Sloterdijk: Damit bewegen wir uns zurück in das 14. und 15. Jahrhundert, als die Maler der italienischen Renaissance eine neue Sicht auf die Natur entwickelt haben. Das ist jene Zeit, da das Naturschöne als solches entdeckt wird als kultivierte Landschaft. Der Mensch erlebt die Landschaft dann als schön, wenn er sie durch ein Fenster sehen kann. Im Publikum wie beim Maler wächst diese eigenartige Fähigkeit, solche Naturensembles auch kontemplativ anzusehen, ohne etwas davon zu wollen – nicht mit dem Jägerblick, nicht mit dem Bauernblick, nicht mit dem Wanderer- oder Soldatenblick, sondern mit dieser freigelassenen überschüssigen Seelenkraft, die durch die Malerei und durch die ästhetische Erziehung insgesamt freigesetzt wird. Glücklich, wer dies heute am Bodensee von früh bis spät fortführen kann.

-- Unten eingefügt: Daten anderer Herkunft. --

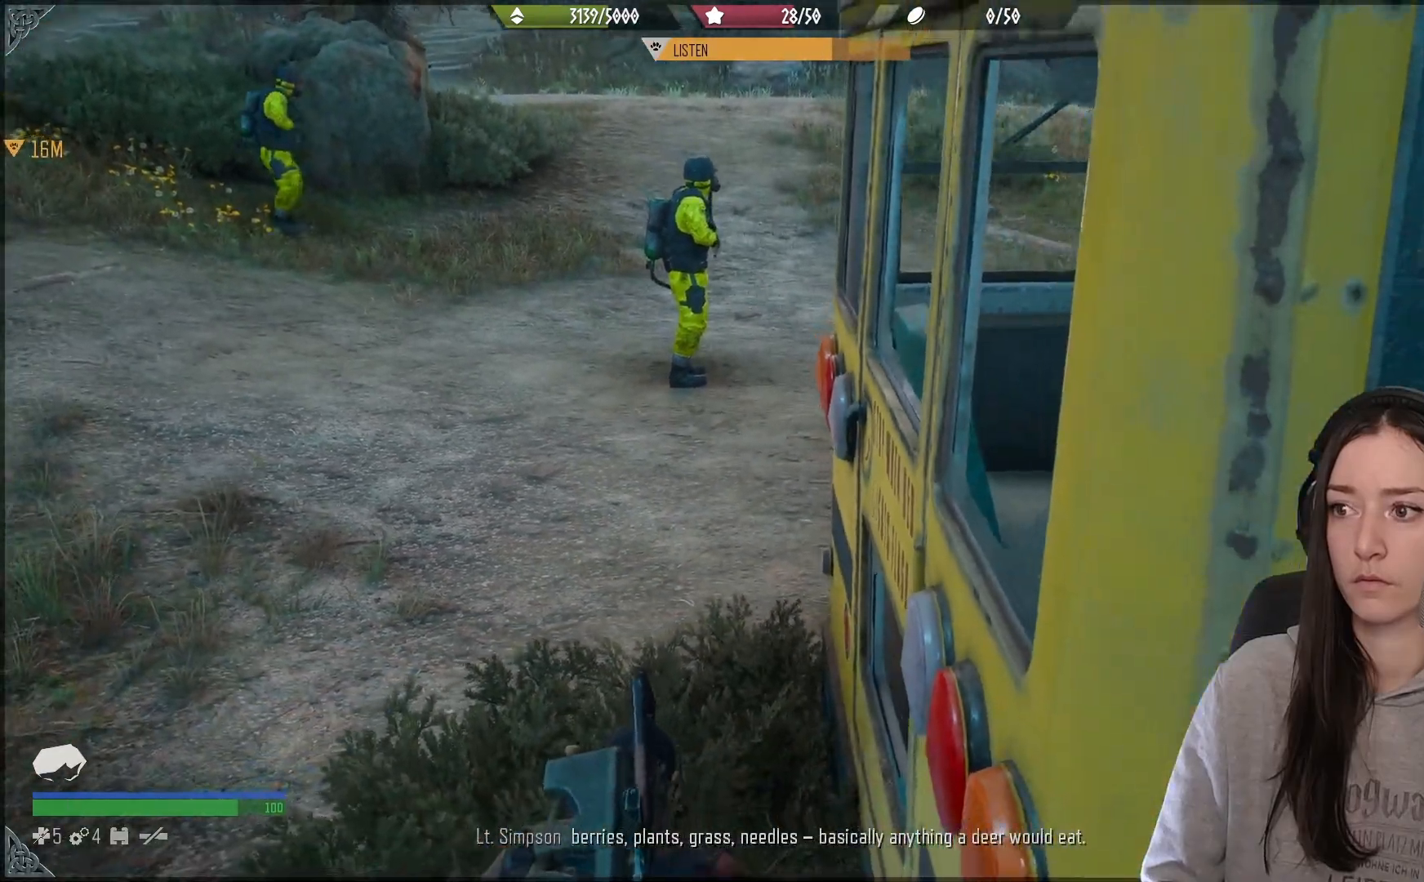
{"buttons": [], "left_stick": "center", "right_stick": "up-left", "events": [[183, "left_stick", "center"], [300, "right_stick", "center"], [500, "right_stick", "up-left"]]}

Walser: Aus gegebenem Anlass musste ich mir neulich Gedanken machen zu Griechenland. Es soll die EU verlassen, Sie kennen die Gründe. Ökonomen mit solchen Forderungen wissen nicht, dass wir alles, was Schönheit ist, in Griechenland gelernt haben. Und dass die griechische Kunst die einzige Kunst der Welt ist, die sich über 2000 Jahre lang als schön erhalten hat. Europa ohne Griechenland wäre weniger schön. Das ist zwar kein ökonomisches Argument, aber es ist das wichtigste.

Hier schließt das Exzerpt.